Problem requirements
Leave every entry as it is and write the data out in full.

Records supplied
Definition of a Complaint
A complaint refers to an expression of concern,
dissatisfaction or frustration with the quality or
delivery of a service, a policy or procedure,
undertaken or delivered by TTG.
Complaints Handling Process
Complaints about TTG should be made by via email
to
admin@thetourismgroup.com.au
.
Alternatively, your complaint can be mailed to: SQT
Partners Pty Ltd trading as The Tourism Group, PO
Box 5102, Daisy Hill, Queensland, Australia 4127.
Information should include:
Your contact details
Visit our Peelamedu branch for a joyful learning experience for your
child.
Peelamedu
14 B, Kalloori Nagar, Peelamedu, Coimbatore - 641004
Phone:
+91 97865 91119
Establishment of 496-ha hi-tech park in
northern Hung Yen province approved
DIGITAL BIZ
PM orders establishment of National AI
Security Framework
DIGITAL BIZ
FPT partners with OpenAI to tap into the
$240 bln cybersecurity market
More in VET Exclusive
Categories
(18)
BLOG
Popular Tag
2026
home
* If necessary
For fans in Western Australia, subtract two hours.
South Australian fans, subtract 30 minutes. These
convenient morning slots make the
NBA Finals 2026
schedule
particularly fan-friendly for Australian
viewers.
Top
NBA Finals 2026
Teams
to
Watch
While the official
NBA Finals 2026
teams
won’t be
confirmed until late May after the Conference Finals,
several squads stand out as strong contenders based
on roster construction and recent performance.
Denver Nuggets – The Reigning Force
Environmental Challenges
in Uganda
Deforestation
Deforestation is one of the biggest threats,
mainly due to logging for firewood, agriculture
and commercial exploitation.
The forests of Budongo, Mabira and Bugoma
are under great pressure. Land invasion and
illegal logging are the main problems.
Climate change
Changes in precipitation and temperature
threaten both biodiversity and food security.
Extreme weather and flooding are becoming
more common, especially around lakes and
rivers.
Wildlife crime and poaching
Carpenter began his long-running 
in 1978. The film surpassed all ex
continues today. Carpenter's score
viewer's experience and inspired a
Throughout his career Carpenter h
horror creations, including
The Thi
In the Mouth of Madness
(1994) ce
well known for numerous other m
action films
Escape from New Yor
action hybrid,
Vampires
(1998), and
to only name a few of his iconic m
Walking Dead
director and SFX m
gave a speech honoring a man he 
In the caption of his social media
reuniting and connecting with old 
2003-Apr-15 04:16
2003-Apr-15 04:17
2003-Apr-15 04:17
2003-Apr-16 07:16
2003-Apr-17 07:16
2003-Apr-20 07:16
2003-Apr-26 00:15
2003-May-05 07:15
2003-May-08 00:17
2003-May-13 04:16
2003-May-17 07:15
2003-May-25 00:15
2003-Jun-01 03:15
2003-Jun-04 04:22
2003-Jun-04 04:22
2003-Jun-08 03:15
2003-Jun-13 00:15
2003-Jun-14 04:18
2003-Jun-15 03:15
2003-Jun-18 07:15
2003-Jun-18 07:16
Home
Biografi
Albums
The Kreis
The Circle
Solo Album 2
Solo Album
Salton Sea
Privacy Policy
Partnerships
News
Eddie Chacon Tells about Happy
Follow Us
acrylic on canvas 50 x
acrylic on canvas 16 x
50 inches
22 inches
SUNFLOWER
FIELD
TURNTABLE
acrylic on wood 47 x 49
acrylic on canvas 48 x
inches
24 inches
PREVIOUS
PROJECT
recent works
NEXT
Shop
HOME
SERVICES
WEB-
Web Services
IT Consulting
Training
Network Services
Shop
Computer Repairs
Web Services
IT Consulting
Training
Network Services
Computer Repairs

Answer
Definition of a Complaint
A complaint refers to an expression of concern,
dissatisfaction or frustration with the quality or
delivery of a service, a policy or procedure,
undertaken or delivered by TTG.
Complaints Handling Process
Complaints about TTG should be made by via email
to
admin@thetourismgroup.com.au
.
Alternatively, your complaint can be mailed to: SQT
Partners Pty Ltd trading as The Tourism Group, PO
Box 5102, Daisy Hill, Queensland, Australia 4127.
Information should include:
Your contact details
Visit our Peelamedu branch for a joyful learning experience for your
child.
Peelamedu
14 B, Kalloori Nagar, Peelamedu, Coimbatore - 641004
Phone:
+91 97865 91119
Establishment of 496-ha hi-tech park in
northern Hung Yen province approved
DIGITAL BIZ
PM orders establishment of National AI
Security Framework
DIGITAL BIZ
FPT partners with OpenAI to tap into the
$240 bln cybersecurity market
More in VET Exclusive
Categories
(18)
BLOG
Popular Tag
2026
home
* If necessary
For fans in Western Australia, subtract two hours.
South Australian fans, subtract 30 minutes. These
convenient morning slots make the
NBA Finals 2026
schedule
particularly fan-friendly for Australian
viewers.
Top
NBA Finals 2026
Teams
to
Watch
While the official
NBA Finals 2026
teams
won’t be
confirmed until late May after the Conference Finals,
several squads stand out as strong contenders based
on roster construction and recent performance.
Denver Nuggets – The Reigning Force
Environmental Challenges
in Uganda
Deforestation
Deforestation is one of the biggest threats,
mainly due to logging for firewood, agriculture
and commercial exploitation.
The forests of Budongo, Mabira and Bugoma
are under great pressure. Land invasion and
illegal logging are the main problems.
Climate change
Changes in precipitation and temperature
threaten both biodiversity and food security.
Extreme weather and flooding are becoming
more common, especially around lakes and
rivers.
Wildlife crime and poaching
Carpenter began his long-running 
in 1978. The film surpassed all ex
continues today. Carpenter's score
viewer's experience and inspired a
Throughout his career Carpenter h
horror creations, including
The Thi
In the Mouth of Madness
(1994) ce
well known for numerous other m
action films
Escape from New Yor
action hybrid,
Vampires
(1998), and
to only name a few of his iconic m
Walking Dead
director and SFX m
gave a speech honoring a man he 
In the caption of his social media
reuniting and connecting with old 
2003-Apr-15 04:16
2003-Apr-15 04:17
2003-Apr-15 04:17
2003-Apr-16 07:16
2003-Apr-17 07:16
2003-Apr-20 07:16
2003-Apr-26 00:15
2003-May-05 07:15
2003-May-08 00:17
2003-May-13 04:16
2003-May-17 07:15
2003-May-25 00:15
2003-Jun-01 03:15
2003-Jun-04 04:22
2003-Jun-04 04:22
2003-Jun-08 03:15
2003-Jun-13 00:15
2003-Jun-14 04:18
2003-Jun-15 03:15
2003-Jun-18 07:15
2003-Jun-18 07:16
Home
Biografi
Albums
The Kreis
The Circle
Solo Album 2
Solo Album
Salton Sea
Privacy Policy
Partnerships
News
Eddie Chacon Tells about Happy
Follow Us
acrylic on canvas 50 x
acrylic on canvas 16 x
50 inches
22 inches
SUNFLOWER
FIELD
TURNTABLE
acrylic on wood 47 x 49
acrylic on canvas 48 x
inches
24 inches
PREVIOUS
PROJECT
recent works
NEXT
Shop
HOME
SERVICES
WEB-
Web Services
IT Consulting
Training
Network Services
Shop
Computer Repairs
Web Services
IT Consulting
Training
Network Services
Computer Repairs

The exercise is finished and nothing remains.